(Machine-readable electronics designs)
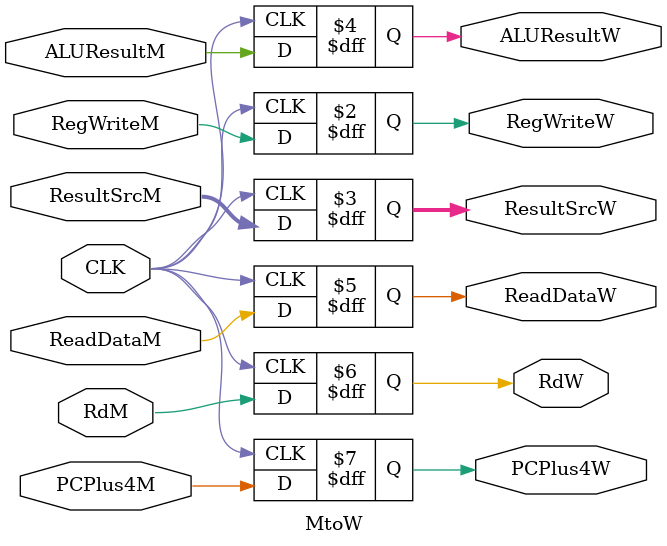
<source format=sv>
`timescale 1ps/1ps

module MtoW(
    input CLK,
    input RegWriteM,
    input [1:0] ResultSrcM,
    input ALUResultM,
    input ReadDataM,
    input RdM,
    input PCPlus4M,

    output logic RegWriteW,
    output logic [1:0] ResultSrcW,
    output logic ALUResultW,
    output logic ReadDataW,
    output logic RdW,
    output logic PCPlus4W 
);

always_ff @ (posedge CLK)
    begin
        RegWriteW <= RegWriteM;
        ResultSrcW <= ResultSrcM;
        ALUResultW <= ALUResultM;
        ReadDataW <= ReadDataM;
        RdW <= RdM;
        PCPlus4W <= PCPlus4M;
    end

endmodule
</source>
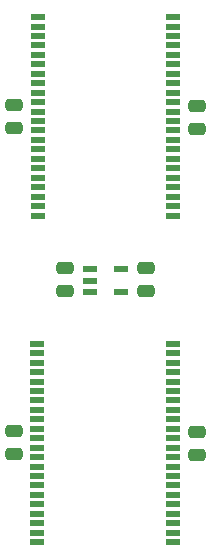
<source format=gtp>
%TF.GenerationSoftware,KiCad,Pcbnew,9.0.2*%
%TF.CreationDate,2025-06-20T11:26:14+02:00*%
%TF.ProjectId,Memory 1MB,4d656d6f-7279-4203-914d-422e6b696361,V0*%
%TF.SameCoordinates,Original*%
%TF.FileFunction,Paste,Top*%
%TF.FilePolarity,Positive*%
%FSLAX46Y46*%
G04 Gerber Fmt 4.6, Leading zero omitted, Abs format (unit mm)*
G04 Created by KiCad (PCBNEW 9.0.2) date 2025-06-20 11:26:14*
%MOMM*%
%LPD*%
G01*
G04 APERTURE LIST*
G04 Aperture macros list*
%AMRoundRect*
0 Rectangle with rounded corners*
0 $1 Rounding radius*
0 $2 $3 $4 $5 $6 $7 $8 $9 X,Y pos of 4 corners*
0 Add a 4 corners polygon primitive as box body*
4,1,4,$2,$3,$4,$5,$6,$7,$8,$9,$2,$3,0*
0 Add four circle primitives for the rounded corners*
1,1,$1+$1,$2,$3*
1,1,$1+$1,$4,$5*
1,1,$1+$1,$6,$7*
1,1,$1+$1,$8,$9*
0 Add four rect primitives between the rounded corners*
20,1,$1+$1,$2,$3,$4,$5,0*
20,1,$1+$1,$4,$5,$6,$7,0*
20,1,$1+$1,$6,$7,$8,$9,0*
20,1,$1+$1,$8,$9,$2,$3,0*%
G04 Aperture macros list end*
%ADD10RoundRect,0.250000X-0.475000X0.250000X-0.475000X-0.250000X0.475000X-0.250000X0.475000X0.250000X0*%
%ADD11RoundRect,0.250000X0.475000X-0.250000X0.475000X0.250000X-0.475000X0.250000X-0.475000X-0.250000X0*%
%ADD12R,1.150000X0.600000*%
%ADD13R,1.295000X0.600000*%
G04 APERTURE END LIST*
D10*
%TO.C,C41*%
X7899400Y-23526200D03*
X7899400Y-25426200D03*
%TD*%
D11*
%TO.C,C3*%
X19050600Y-39308000D03*
X19050600Y-37408000D03*
%TD*%
D12*
%TO.C,IC36*%
X10033000Y-23611800D03*
X10033000Y-24561800D03*
X10033000Y-25511800D03*
X12633000Y-25511800D03*
X12633000Y-23611800D03*
%TD*%
D10*
%TO.C,C20*%
X3556600Y-37313000D03*
X3556600Y-39213000D03*
%TD*%
%TO.C,C42*%
X14782800Y-23500800D03*
X14782800Y-25400800D03*
%TD*%
D13*
%TO.C,IC4*%
X5600400Y-2242600D03*
X5600400Y-3042600D03*
X5600400Y-3842600D03*
X5600400Y-4642600D03*
X5600400Y-5442600D03*
X5600400Y-6242600D03*
X5600400Y-7042600D03*
X5600400Y-7842600D03*
X5600400Y-8642600D03*
X5600400Y-9442600D03*
X5600400Y-10242600D03*
X5600400Y-11042600D03*
X5600400Y-11842600D03*
X5600400Y-12642600D03*
X5600400Y-13442600D03*
X5600400Y-14242600D03*
X5600400Y-15042600D03*
X5600400Y-15842600D03*
X5600400Y-16642600D03*
X5600400Y-17442600D03*
X5600400Y-18242600D03*
X5600400Y-19042600D03*
X17056400Y-19042600D03*
X17056400Y-18242600D03*
X17056400Y-17442600D03*
X17056400Y-16642600D03*
X17056400Y-15842600D03*
X17056400Y-15042600D03*
X17056400Y-14242600D03*
X17056400Y-13442600D03*
X17056400Y-12642600D03*
X17056400Y-11842600D03*
X17056400Y-11042600D03*
X17056400Y-10242600D03*
X17056400Y-9442600D03*
X17056400Y-8642600D03*
X17056400Y-7842600D03*
X17056400Y-7042600D03*
X17056400Y-6242600D03*
X17056400Y-5442600D03*
X17056400Y-4642600D03*
X17056400Y-3842600D03*
X17056400Y-3042600D03*
X17056400Y-2242600D03*
%TD*%
%TO.C,IC7*%
X5562600Y-29896000D03*
X5562600Y-30696000D03*
X5562600Y-31496000D03*
X5562600Y-32296000D03*
X5562600Y-33096000D03*
X5562600Y-33896000D03*
X5562600Y-34696000D03*
X5562600Y-35496000D03*
X5562600Y-36296000D03*
X5562600Y-37096000D03*
X5562600Y-37896000D03*
X5562600Y-38696000D03*
X5562600Y-39496000D03*
X5562600Y-40296000D03*
X5562600Y-41096000D03*
X5562600Y-41896000D03*
X5562600Y-42696000D03*
X5562600Y-43496000D03*
X5562600Y-44296000D03*
X5562600Y-45096000D03*
X5562600Y-45896000D03*
X5562600Y-46696000D03*
X17018600Y-46696000D03*
X17018600Y-45896000D03*
X17018600Y-45096000D03*
X17018600Y-44296000D03*
X17018600Y-43496000D03*
X17018600Y-42696000D03*
X17018600Y-41896000D03*
X17018600Y-41096000D03*
X17018600Y-40296000D03*
X17018600Y-39496000D03*
X17018600Y-38696000D03*
X17018600Y-37896000D03*
X17018600Y-37096000D03*
X17018600Y-36296000D03*
X17018600Y-35496000D03*
X17018600Y-34696000D03*
X17018600Y-33896000D03*
X17018600Y-33096000D03*
X17018600Y-32296000D03*
X17018600Y-31496000D03*
X17018600Y-30696000D03*
X17018600Y-29896000D03*
%TD*%
D11*
%TO.C,C1*%
X19050600Y-11690600D03*
X19050600Y-9790600D03*
%TD*%
D10*
%TO.C,C2*%
X3556600Y-9695600D03*
X3556600Y-11595600D03*
%TD*%
M02*

</source>
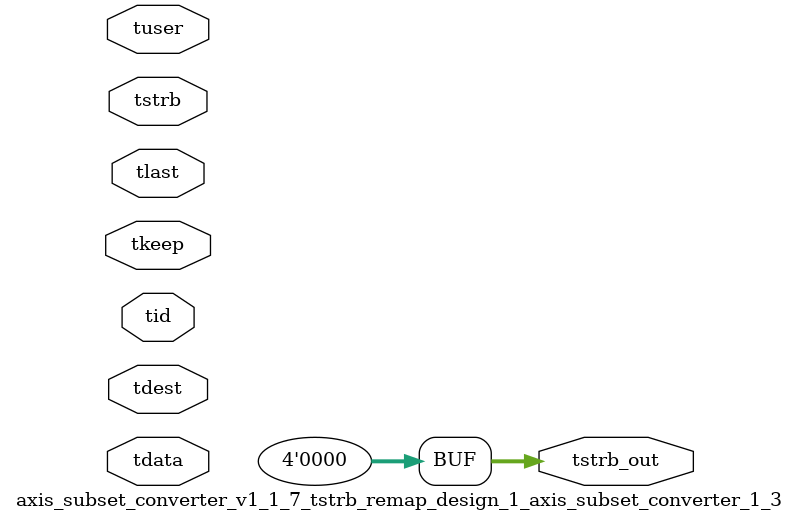
<source format=v>


`timescale 1ps/1ps

module axis_subset_converter_v1_1_7_tstrb_remap_design_1_axis_subset_converter_1_3 #
(
parameter C_S_AXIS_TDATA_WIDTH = 32,
parameter C_S_AXIS_TUSER_WIDTH = 0,
parameter C_S_AXIS_TID_WIDTH   = 0,
parameter C_S_AXIS_TDEST_WIDTH = 0,
parameter C_M_AXIS_TDATA_WIDTH = 32
)
(
input  [(C_S_AXIS_TDATA_WIDTH == 0 ? 1 : C_S_AXIS_TDATA_WIDTH)-1:0     ] tdata,
input  [(C_S_AXIS_TUSER_WIDTH == 0 ? 1 : C_S_AXIS_TUSER_WIDTH)-1:0     ] tuser,
input  [(C_S_AXIS_TID_WIDTH   == 0 ? 1 : C_S_AXIS_TID_WIDTH)-1:0       ] tid,
input  [(C_S_AXIS_TDEST_WIDTH == 0 ? 1 : C_S_AXIS_TDEST_WIDTH)-1:0     ] tdest,
input  [(C_S_AXIS_TDATA_WIDTH/8)-1:0 ] tkeep,
input  [(C_S_AXIS_TDATA_WIDTH/8)-1:0 ] tstrb,
input                                                                    tlast,
output [(C_M_AXIS_TDATA_WIDTH/8)-1:0 ] tstrb_out
);

assign tstrb_out = {1'b0};

endmodule


</source>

■ WORK TO COMPLETE
List all lines above in which the string "ALUResultW" appears.

■ WRITTEN REPLY
    output logic ALUResultW,
        ALUResultW <= ALUResultM;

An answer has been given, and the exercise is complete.